# Optimization

## Mini-batch

$X = [x^{(1)}, x^{(2)}, ..., x^{(m)}]$

$Y = [y^{(1)}, y^{(2)}, ..., y^{(m)}]$

To accelerate the training when the dataset is too large. Eg. $m$ = 5,000,000

Take batch size = 1000

In Mini-batch, 

$X = [X^{\{1\}}, X^{\{2\}}, ..., X^{\{5,000\}}]$, $X^{\{t\}}: (n_{x}, 1000)$

$Y = [X^{\{1\}}, Y^{\{2\}}, ..., Y^{\{5,000\}}]$, $Y^{\{t\}}: (1, 1000)$

## Mini-batch Gradient Descent
For t in range(1, 1000):

Replace $X$, $Y$ with $X^{\{t\}}$ and $Y^{\{t\}}$

One epoch means one time going through the dataset, which means 5000 gradient descents are taken in one epoch, 5000 times faster than using the entire dataset at once

The cost function of mini-batch has noises because each mini-batch can be easier or harder to calculate

Mini-batch size should be adequate. If size = m, then learning is too slow; if size = 1 (Stochastic GD), then the gradient runs wild

## Exponentially Weighted (Moving) Averages

A method to calculate the average value of a time sequence.

- What you are asked to do
Copy out the optimization notes above in full, character for character, including every formula and line break.

- Dataset excerpt
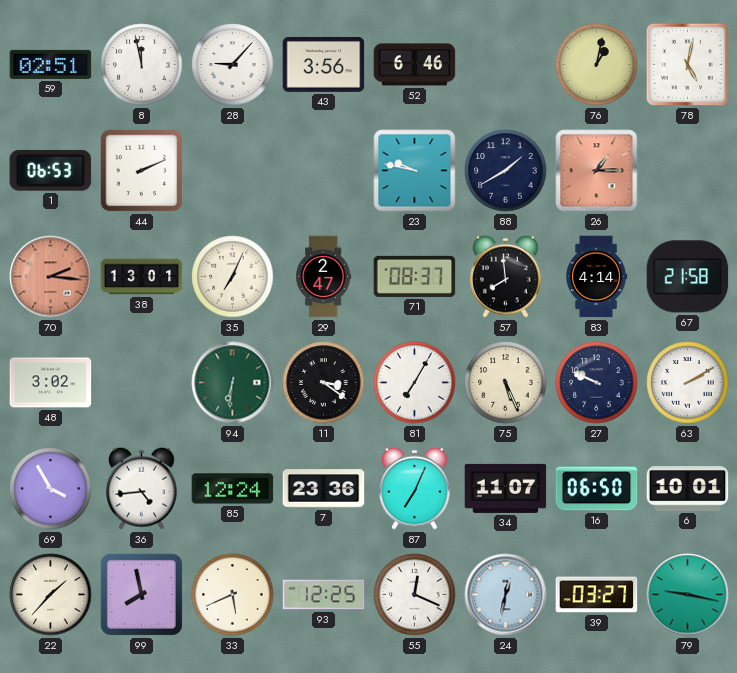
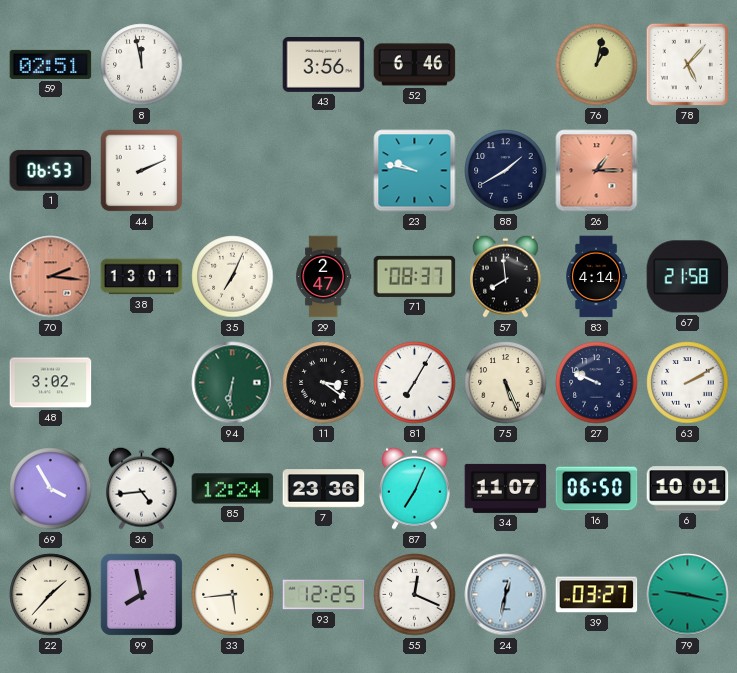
28: 9:07 -> none
78: 5:02 -> 5:07
33: 5:41 -> 5:44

- Response for this exercise
# Optimization

## Mini-batch

$X = [x^{(1)}, x^{(2)}, ..., x^{(m)}]$

$Y = [y^{(1)}, y^{(2)}, ..., y^{(m)}]$

To accelerate the training when the dataset is too large. Eg. $m$ = 5,000,000

Take batch size = 1000

In Mini-batch, 

$X = [X^{\{1\}}, X^{\{2\}}, ..., X^{\{5,000\}}]$, $X^{\{t\}}: (n_{x}, 1000)$

$Y = [X^{\{1\}}, Y^{\{2\}}, ..., Y^{\{5,000\}}]$, $Y^{\{t\}}: (1, 1000)$

## Mini-batch Gradient Descent
For t in range(1, 1000):

Replace $X$, $Y$ with $X^{\{t\}}$ and $Y^{\{t\}}$

One epoch means one time going through the dataset, which means 5000 gradient descents are taken in one epoch, 5000 times faster than using the entire dataset at once

The cost function of mini-batch has noises because each mini-batch can be easier or harder to calculate

Mini-batch size should be adequate. If size = m, then learning is too slow; if size = 1 (Stochastic GD), then the gradient runs wild

## Exponentially Weighted (Moving) Averages

A method to calculate the average value of a time sequence.